In one line: Parameter count is the total number of tunable knobs inside the model. More knobs means finer-grained language patterns it can store — but VRAM, inference cost, and training difficulty rise linearly or super-linearly.

What it is#

Everything a model learned during training is compressed into a set of "weight numbers." Every number is one parameter.

7B = 7 billion parameters
72B = 72 billion
671B (DeepSeek V3) = 671 billion

Heuristic: parameter count = number of brain cells the model has.

Analogy#

打个比方 · Analogy

3B is a pocket dictionary; 70B is a whole bookshelf; hundred-billion-class is a national library. More books mean finer lookups, but the shelves also take more space and cost more.

Key concepts#

Active ParametersActive params

Parameters actually used during inference. MoE models have huge totals but activate only a fraction per call.

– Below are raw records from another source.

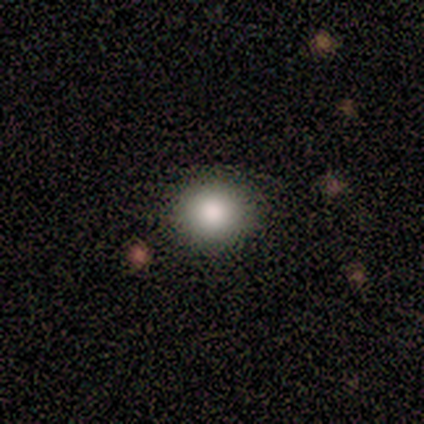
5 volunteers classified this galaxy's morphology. Smooth or featured: smooth — 100%
How rounded: round — 80% (in between — 20%)
Merging: none — 100%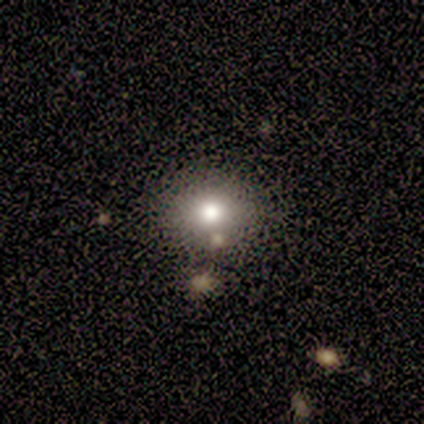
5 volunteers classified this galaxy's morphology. Smooth or featured: smooth — 80% (star or artifact — 20%)
How rounded: round — 50% (tied with in between — 50%)
Merging: none — 50% (minor disturbance — 25%)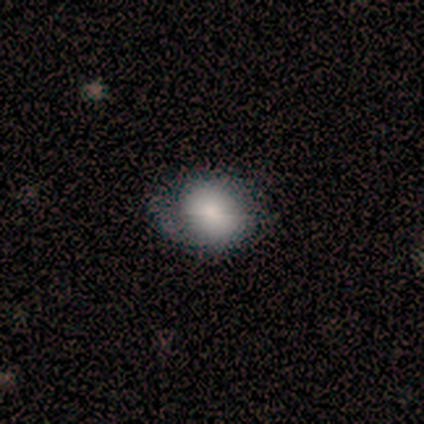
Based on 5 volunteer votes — Morphology: type=smooth (60%); roundness=in between (67%); merging=none (75%).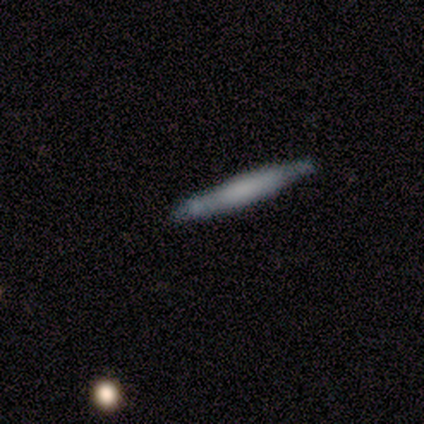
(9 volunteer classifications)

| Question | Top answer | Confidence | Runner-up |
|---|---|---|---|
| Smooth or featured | smooth | 56% | featured or disk (33%) |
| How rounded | cigar-shaped | 100% | — |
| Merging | none | 88% | minor disturbance (12%) |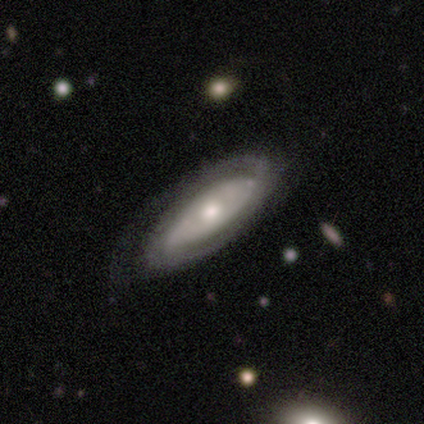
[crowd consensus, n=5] Smooth or featured?
  - featured or disk: 80% *
  - smooth: 20%
  - star or artifact: 0%
Edge-on disk?
  - no: 75% *
  - yes: 25%
Bar?
  - strong: 33% * (tied)
  - weak: 33% * (tied)
  - no: 33% * (tied)
Spiral arms?
  - yes: 100% *
  - no: 0%
Spiral winding?
  - tight: 67% *
  - loose: 33%
  - medium: 0%
Spiral arm count?
  - 2: 67% *
  - can't tell: 33%
  - 1: 0%
  - 3: 0%
  - 4: 0%
  - more than 4: 0%
Bulge size?
  - large: 33% * (tied)
  - moderate: 33% * (tied)
  - small: 33% * (tied)
  - dominant: 0%
  - none: 0%
Merging?
  - none: 80% *
  - major disturbance: 20%
  - minor disturbance: 0%
  - merger: 0%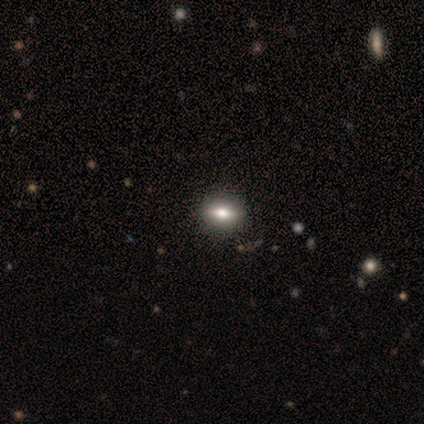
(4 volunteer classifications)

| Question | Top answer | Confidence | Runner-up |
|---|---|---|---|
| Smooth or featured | featured or disk | 100% | — |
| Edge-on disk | yes | 100% | — |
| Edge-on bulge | rounded | 75% | boxy (25%) |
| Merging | none | 75% | minor disturbance (25%) |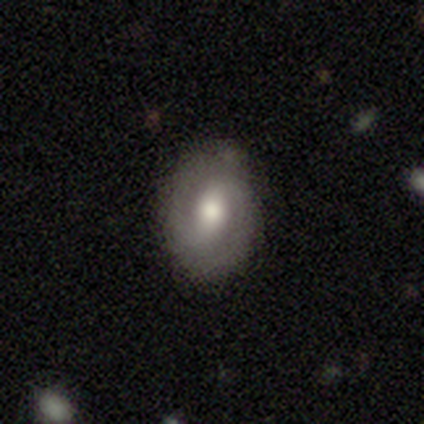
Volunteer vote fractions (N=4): This is likely a featured or disk galaxy (75%). It is clearly not viewed edge-on (100%). Bar: likely weak (67%). Spiral arm pattern: clearly yes (100%). Spiral arm count: clearly 2 (100%). Spiral winding: marginally tight (33%, tied with medium and loose). Central bulge: clearly moderate (100%). Merging: clearly none (100%).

PrecisionNumerical precision

FP16 / FP8 / INT4 etc. Whether each param is 2 bytes (FP16) or 0.5 bytes (INT4) decides VRAM usage.

ComputeTraining compute

Training cost ≈ Parameters × Tokens. Double the scale, more than double the cost.

Scaling LawsScaling laws

Chinchilla: roughly 20B training Tokens per 1B parameters to be 'fully trained.'

How to estimate VRAM#

VRAM to load a model (rough):

VRAM ≈ Parameters × bytes per parameter

Precision	Per param	70B model
FP32 (training)	4 B	~280 GB
FP16 / BF16	2 B	~140 GB
INT8	1 B	~70 GB
INT4 (quantised)	0.5 B	~35 GB

Add KV cache and activations and the real number is 20–50% higher.

Practical notes#

Self-hosting at home: a 24 GB consumer GPU comfortably runs 7B–13B quantised; a 4090 / A6000 reaches 30B–70B quantised.
Picking an API model: larger ≠ better for your task. Start small, scale up only if needed. Saves money and latency.
MoE (Mixture of Experts): DeepSeek V3 / Mixtral etc. have a huge total but only activate a slice per call — faster than a dense model of equivalent quality, though VRAM still scales with total params.
Quantisation is the value champion: INT4 typically loses ≤ 5% quality and drops VRAM to 1/4 — the default for local inference.

Easy confusions#

Parameters

Model weight count — **structural capacity**.
Decides what it "learned" and how much VRAM it eats.

Context window

Visible Tokens per inference — **runtime capacity**.
Independent of parameter count.

More params = smarter

**Common myth**: bigger model is automatically smarter.

Reality

**Data quality, training duration, and alignment** matter just as much.
Llama-3 70B often loses to Claude Sonnet (whose size is undisclosed).